Remember the Quote of the Month? Year? Decade?

Emerging markets are being favored in part because "financial innovations are less common in developing countries," said Heidemarie Wieczorek-Zeul, German economics minister, in remarks to the IMF/World Bank Development Committee.

Deals with Hedge Funds May Be Helping Merrill Delay Mortgage Loses
  • Merrill Lynch & Co., in a bid to slash its exposure to risky mortgage-backed securities, has engaged in deals with hedge funds that may have been designed to delay the day of reckoning on losses, people close to the situation said.
  • The transactions are among the issues likely to be examined by the Securities and Exchange Commission. The SEC is looking into how the Wall Street firm has been valuing, or "marking," its mortgage securities and how it has disclosed its positions to investors, a person familiar with the probe said. Regulators are scrutinizing whether Merrill knew its mortgage-related problem was bigger than what it indicated to investors throughout the summer.
  • In one deal, a hedge fund bought $1 billion in commercial paper issued by a Merrill-related entity containing mortgages, a person close to the situation said. In exchange, the hedge fund had the right to sell back the commercial paper to Merrill itself after one year for a guaranteed minimum return, this person said.
  • While the Merrill-related entity's assets and liabilities weren't on Merrill's own balance sheet, Merrill might have been required to take a write-down if the entity was unable to sell the commercial paper to other investors and suffered losses, the person said. The deal delayed that risk for a year, the person said.
  • In a statement, a Merrill Lynch spokeswoman said, "We don't comment on specific transactions and we are confident in the appropriateness of our marks." (oh yeh?) Merrill said: "We have no reason to believe that any such inappropriate transactions occurred. Such transactions would clearly violate Merrill Lynch policy."
  • At issue with any hedge-fund deals is whether there was an attempt by Merrill to sweep problems under the rug through private transactions kept out of view from investors. Some previous scandals, such as the collapse of Enron Corp. and the troubles of Japan's financial system in the 1990s, involved efforts to hide problems through off-balance-sheet transactions.
  • "Merrill has been making the rounds asking hedge funds to engage in one-year off-balance-sheet credit facilities," Janet Tavakoli, who consults for investors about derivatives, told clients in a recent note. "One fund claimed that Merrill was offering a floor return (set buy-back price)," she said in the note, "so this risk would return to Merrill." Ms. Tavakoli said such transactions would explain how Merrill's mortgage-related exposure dropped in the third quarter.

## Dataset extract
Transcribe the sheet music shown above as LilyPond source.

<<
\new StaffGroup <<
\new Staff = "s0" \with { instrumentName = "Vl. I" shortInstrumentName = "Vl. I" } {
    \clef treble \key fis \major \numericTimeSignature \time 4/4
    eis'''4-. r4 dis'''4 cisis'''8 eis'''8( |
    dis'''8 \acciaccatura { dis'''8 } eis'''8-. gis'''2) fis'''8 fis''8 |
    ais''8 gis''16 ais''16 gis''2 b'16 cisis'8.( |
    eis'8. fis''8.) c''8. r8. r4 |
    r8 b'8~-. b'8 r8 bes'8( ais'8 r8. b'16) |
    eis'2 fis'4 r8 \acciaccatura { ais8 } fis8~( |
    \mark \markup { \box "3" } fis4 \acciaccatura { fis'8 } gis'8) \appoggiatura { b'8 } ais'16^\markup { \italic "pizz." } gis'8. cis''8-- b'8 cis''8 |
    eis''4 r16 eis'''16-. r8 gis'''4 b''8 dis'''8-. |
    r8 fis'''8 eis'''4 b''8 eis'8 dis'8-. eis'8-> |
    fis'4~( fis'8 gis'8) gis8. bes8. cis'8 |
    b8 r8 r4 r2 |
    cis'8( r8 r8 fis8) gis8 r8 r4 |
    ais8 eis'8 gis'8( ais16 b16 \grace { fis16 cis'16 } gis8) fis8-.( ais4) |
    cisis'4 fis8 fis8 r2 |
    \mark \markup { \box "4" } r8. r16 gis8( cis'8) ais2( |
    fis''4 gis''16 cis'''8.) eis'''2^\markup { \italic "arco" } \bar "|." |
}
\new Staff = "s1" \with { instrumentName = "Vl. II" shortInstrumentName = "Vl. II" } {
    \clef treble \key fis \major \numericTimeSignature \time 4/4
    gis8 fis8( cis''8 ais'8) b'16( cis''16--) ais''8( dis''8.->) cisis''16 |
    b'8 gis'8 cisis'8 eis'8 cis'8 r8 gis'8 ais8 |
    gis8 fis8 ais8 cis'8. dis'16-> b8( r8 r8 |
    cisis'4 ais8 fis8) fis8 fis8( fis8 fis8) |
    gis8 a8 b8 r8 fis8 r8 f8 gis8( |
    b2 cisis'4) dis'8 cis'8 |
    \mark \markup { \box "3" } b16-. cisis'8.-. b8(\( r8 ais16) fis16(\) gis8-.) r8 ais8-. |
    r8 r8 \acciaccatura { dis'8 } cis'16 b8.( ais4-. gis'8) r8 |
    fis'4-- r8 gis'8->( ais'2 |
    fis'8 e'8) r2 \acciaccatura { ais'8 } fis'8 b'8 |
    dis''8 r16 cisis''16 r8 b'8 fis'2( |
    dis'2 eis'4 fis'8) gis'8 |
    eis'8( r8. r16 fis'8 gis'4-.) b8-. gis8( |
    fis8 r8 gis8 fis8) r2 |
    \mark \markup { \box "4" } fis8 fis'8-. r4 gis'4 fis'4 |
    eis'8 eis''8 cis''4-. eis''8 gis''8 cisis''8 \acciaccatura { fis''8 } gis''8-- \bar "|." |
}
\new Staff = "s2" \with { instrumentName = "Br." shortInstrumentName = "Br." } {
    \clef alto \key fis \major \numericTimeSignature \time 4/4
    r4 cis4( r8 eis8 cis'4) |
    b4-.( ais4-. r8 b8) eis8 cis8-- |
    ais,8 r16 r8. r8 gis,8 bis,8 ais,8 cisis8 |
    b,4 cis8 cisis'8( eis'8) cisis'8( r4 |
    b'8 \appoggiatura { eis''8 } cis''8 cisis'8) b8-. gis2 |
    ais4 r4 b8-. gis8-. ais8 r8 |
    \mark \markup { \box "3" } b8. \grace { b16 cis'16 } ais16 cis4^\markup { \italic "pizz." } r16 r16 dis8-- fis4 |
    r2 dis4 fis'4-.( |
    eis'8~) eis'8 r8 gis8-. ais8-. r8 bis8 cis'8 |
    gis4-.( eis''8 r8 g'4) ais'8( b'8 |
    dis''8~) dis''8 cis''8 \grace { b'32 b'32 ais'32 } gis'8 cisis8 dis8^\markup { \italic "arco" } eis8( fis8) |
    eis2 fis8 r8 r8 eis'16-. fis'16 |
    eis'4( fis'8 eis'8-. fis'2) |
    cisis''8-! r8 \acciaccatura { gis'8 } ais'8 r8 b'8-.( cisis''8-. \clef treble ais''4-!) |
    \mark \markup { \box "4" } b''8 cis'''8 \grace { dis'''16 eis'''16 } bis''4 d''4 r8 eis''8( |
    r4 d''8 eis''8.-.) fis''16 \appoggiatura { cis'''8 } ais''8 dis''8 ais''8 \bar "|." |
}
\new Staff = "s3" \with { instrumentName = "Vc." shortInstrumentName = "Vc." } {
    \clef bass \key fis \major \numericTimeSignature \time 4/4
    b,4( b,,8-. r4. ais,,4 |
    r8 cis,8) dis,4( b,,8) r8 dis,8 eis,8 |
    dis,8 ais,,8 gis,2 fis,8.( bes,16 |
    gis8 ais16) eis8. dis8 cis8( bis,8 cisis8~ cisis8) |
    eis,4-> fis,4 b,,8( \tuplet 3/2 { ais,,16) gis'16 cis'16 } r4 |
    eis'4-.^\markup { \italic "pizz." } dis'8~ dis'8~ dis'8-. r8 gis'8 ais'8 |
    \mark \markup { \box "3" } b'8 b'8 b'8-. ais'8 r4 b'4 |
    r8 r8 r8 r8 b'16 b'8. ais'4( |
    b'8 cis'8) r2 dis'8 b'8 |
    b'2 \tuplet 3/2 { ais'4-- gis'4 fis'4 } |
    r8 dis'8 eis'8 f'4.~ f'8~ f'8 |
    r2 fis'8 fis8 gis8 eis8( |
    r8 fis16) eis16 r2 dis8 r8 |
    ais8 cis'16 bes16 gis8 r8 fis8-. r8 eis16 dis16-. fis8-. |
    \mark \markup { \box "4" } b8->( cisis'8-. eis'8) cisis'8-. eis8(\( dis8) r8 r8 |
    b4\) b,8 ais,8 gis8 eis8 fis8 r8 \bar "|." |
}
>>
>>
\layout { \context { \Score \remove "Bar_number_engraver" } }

## Problem details
In the article on Merrill Lynch's hedge fund deals, how much commercial paper did one hedge fund buy from a Merrill-related entity? The lines aren't needed here.

## Complete output
$1 billion.